For a decade, Dr. Vladimir Mironov of the Medical University of South Carolina has been trying to grow meat in a lab. With an eerie mad-scientist tone, he discribes what he calls “Whole Organ Printing,” through a process called rapid prototyping. It seems he can crank out a working organ, but what matters to me is how it tastes. This organ Biofabrication, as it’s called, is the first step to growing KFC in a Petri dish. He pictures one day meat will be grown in huge, football field-sized laboratories, however his organs on work in theory. None have ever been put into a living being… yet!

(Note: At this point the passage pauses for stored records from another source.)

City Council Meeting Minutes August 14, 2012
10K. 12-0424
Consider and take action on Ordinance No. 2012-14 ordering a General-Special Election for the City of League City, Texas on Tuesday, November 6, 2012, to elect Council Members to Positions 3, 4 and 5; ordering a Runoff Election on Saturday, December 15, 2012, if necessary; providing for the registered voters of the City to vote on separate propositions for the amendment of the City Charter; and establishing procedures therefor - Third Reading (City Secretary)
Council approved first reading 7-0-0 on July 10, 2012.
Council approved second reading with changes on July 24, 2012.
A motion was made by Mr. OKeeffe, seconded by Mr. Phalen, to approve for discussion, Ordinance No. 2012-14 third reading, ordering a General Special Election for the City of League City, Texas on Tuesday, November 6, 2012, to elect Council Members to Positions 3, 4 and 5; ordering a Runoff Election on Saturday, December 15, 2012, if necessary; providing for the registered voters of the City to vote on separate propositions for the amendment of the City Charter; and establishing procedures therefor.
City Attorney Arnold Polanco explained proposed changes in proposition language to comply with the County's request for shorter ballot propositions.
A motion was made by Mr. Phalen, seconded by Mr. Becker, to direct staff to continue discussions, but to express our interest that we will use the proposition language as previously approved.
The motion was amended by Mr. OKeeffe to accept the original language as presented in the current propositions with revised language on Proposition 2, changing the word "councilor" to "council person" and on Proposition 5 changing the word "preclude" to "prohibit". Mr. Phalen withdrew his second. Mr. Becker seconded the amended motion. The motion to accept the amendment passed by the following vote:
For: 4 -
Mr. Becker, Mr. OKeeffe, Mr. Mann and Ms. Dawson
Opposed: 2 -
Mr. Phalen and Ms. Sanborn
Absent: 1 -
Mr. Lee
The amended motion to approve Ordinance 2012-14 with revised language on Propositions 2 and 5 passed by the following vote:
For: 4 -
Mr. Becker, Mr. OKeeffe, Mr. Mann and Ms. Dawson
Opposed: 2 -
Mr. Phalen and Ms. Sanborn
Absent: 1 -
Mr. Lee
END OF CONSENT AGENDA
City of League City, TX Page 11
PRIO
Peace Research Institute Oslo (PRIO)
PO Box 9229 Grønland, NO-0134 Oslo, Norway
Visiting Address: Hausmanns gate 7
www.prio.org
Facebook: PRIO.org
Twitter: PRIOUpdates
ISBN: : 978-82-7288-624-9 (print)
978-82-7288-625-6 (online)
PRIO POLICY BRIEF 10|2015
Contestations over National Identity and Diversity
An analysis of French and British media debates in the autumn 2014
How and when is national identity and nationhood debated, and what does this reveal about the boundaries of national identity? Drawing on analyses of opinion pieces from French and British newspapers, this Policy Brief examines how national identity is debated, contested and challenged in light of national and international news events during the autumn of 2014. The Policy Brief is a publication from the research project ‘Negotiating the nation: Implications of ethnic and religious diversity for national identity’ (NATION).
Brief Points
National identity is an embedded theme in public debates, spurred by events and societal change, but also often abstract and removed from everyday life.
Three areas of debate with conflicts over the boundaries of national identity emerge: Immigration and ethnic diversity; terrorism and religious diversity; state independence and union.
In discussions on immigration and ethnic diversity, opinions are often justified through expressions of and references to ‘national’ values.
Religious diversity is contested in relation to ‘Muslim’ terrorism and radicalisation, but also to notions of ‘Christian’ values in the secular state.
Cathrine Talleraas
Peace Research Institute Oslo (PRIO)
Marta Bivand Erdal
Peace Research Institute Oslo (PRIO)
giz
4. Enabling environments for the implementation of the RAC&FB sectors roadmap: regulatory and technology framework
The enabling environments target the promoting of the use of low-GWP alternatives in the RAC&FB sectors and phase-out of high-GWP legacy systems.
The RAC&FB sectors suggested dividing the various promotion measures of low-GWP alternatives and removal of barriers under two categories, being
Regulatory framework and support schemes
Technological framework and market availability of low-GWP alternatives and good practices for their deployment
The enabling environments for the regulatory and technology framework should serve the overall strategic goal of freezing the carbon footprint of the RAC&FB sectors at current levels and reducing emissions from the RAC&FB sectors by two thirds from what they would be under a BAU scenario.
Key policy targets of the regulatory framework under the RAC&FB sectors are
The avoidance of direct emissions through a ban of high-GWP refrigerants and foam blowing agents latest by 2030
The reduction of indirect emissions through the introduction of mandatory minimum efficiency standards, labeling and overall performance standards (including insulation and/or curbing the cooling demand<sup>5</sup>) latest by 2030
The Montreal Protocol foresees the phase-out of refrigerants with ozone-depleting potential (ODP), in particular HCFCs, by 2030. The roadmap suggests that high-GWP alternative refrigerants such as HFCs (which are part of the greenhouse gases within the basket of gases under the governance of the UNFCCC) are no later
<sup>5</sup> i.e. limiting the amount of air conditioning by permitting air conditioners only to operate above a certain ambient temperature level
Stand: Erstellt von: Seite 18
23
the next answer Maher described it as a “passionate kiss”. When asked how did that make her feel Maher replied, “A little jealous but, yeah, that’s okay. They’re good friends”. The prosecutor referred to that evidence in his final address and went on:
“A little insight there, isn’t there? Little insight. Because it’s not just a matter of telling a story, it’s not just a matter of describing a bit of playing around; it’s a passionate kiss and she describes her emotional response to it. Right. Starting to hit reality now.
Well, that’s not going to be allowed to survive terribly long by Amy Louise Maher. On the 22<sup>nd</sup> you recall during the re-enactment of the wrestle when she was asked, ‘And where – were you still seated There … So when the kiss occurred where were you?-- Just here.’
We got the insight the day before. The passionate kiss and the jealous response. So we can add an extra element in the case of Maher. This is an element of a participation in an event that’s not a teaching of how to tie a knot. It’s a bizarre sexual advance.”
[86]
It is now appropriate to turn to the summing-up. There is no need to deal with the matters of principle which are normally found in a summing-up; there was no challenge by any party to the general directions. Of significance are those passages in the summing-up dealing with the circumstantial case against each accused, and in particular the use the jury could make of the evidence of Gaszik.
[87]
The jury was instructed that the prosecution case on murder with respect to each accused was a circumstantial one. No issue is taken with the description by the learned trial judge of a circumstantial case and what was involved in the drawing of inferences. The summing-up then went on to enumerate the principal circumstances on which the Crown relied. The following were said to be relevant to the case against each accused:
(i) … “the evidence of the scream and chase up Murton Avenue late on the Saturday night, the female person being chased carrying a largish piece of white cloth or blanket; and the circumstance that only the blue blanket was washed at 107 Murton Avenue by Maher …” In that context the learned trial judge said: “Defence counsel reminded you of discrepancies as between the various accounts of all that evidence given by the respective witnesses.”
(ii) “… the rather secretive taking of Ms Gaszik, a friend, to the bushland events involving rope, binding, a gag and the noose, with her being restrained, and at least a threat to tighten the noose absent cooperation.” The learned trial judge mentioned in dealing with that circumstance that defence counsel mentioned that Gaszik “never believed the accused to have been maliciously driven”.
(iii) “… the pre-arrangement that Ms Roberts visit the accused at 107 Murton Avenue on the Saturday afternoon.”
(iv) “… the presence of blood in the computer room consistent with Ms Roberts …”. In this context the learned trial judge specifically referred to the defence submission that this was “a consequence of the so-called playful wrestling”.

            Speculation aside, what would become of us if Mironov succeeds in creating a convincing fake meat product? Granted, this is a very long-term goal for the Mironov-headed group. To introduce a product like this “costs $1 billion” says Mironov, not an economics expert but fairly well informed. The economic makeup of South Carolina would certainly change, as meat factories would start popping up like… (well, I can’t think of an appropriate end to that simile, but some of my ideas involved crude phallic references and high school promenades). Granted, the meat industry in general is a large contributor to global warming, so perhaps this would be for the best! The stubborn gastronome (such as myself) is unwilling, or at least skeptical, to accept a Petri dish Porterhouse into their hearts and stomachs. Think of it: with a homogenized labmeat, we would have no bones from which to derive stock, no gristle to give to the family dog after dinner, no delicious marrow to spread on a toasted baguette slice, and most of all, no difference between one chuck of science and the next! Part of what makes food and the food industry so successful and dynamic is the subtle differences between different animals, and the products thereof. I certainly wouldn’t pay $40 for a steak if I knew I could get the same meat in a McDouble for 99¢.

Most people seemed content eating Taco Bell’s “seasoned beef” for years before a lawsuit emerged claiming that the sinister cinnabar sludge was only allegedly 36% beef. How little do most people really think about the earthly origins of their food? Comfort Zones aside, does it not bother anyone else that the meat aisle in any given grocery store doesn’t make so much as a nod to the fact that the cellophane-wrapped hunks of protein were once part of a living creature? Even butcher shops are sterilized! It’s hard to find a primal cut in Boston, let alone one on display! Would people be more or less inclined to eat meat if there were more obvious connectivity between their Big Mac and Bessie who birthed it? I, being particularly food-obsessed, like to know where my food comes from, and what’s in it, and what it’ll do to me.